In the domestic (India) business, sales and trade promotion spends as a percentage of sales rose by 128 basis points year-on-year (YoY) to 6 per cent in Q1.
Therefore, despite a 5 per cent volume growth in domestic business (54-55 per cent of overall revenue), domestic sales of Rs 1,289.8 crore increased by just 0.9 per cent on a YoY basis.
The company indicated price drops across the categories with soaps, liquid vaporiser and hair colour (Creme brand).
The muted top line growth of the India business, coupled with a 0.6 per cent YoY decline in revenues from Africa, weighed on the overall consolidated top line.
GCPL reported close to 5 per cent YoY decline in net sales to Rs 2,330.6 crore in the quarter, against estimates of Rs 2,482.7 crore.
Yet, a 5.4 per cent revenue growth from the Indonesia business capped the overall top line fall.
While Africa has over 20 per cent revenue share, Indonesia accounts for 14-16 to GCPL’s consolidated top line. The trend of chasing volumes with higher promotional spends is likely to persist in the near-to-medium term.
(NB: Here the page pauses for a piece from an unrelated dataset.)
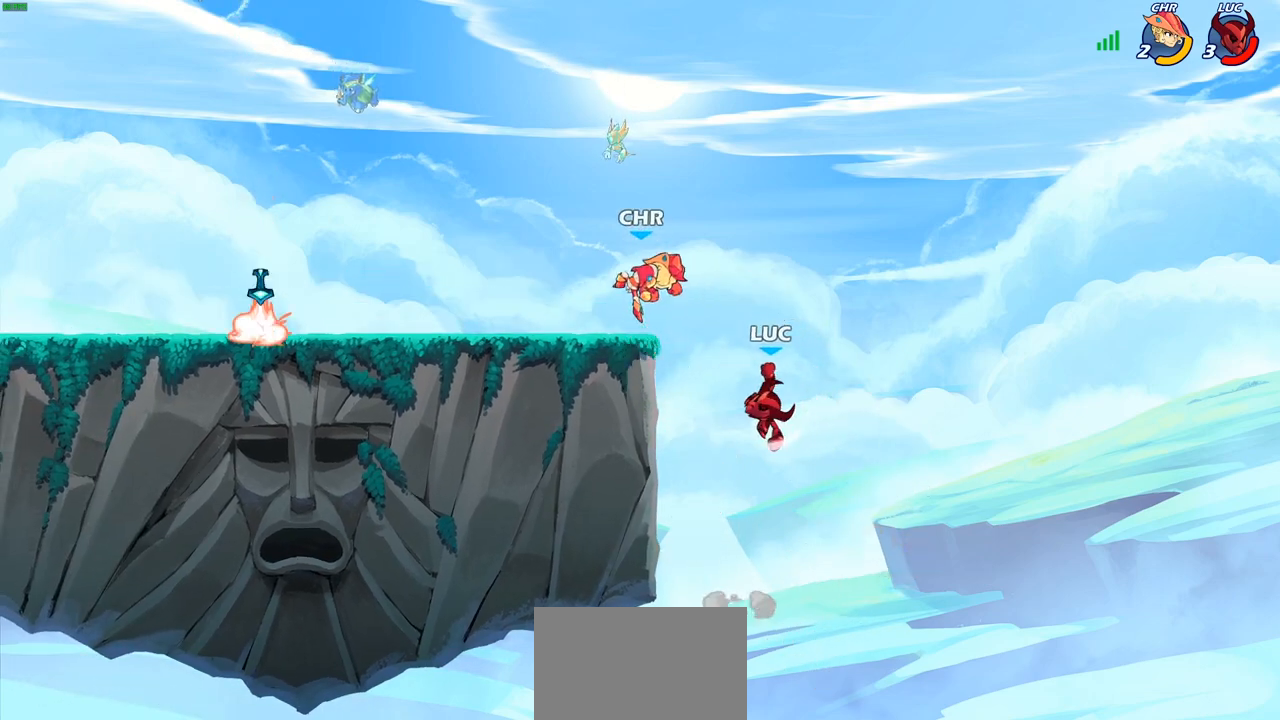
{"buttons": [], "left_stick": "down-right", "right_stick": "center", "events": [[350, "left_stick", "up-right"], [483, "left_stick", "down-right"]]}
The management, during its analyst call, highlighted that volume growth will improve hereon mainly from the December quarter onwards.
What helped on the profit front was benign input cost.
GCPL’s gross profit margin and Ebitda (earnings before interest, tax, depreciation and amortisation) margin improved by 147-148 basis points YoY to 56.8 per cent and 19.4 per cent, respectively.
Though the management expects overall performance to improve, including its Africa business, this should reflect on the financials of the company if there is to be a re-rating of the stock, says an analyst at a domestic broking house.
Though valuations are attractive, investors should await a positive earnings growth trend. The stock currently trades at 32 times its FY21 estimated earnings, which is at a 41 per cent discount to peer Hindustan Unilever.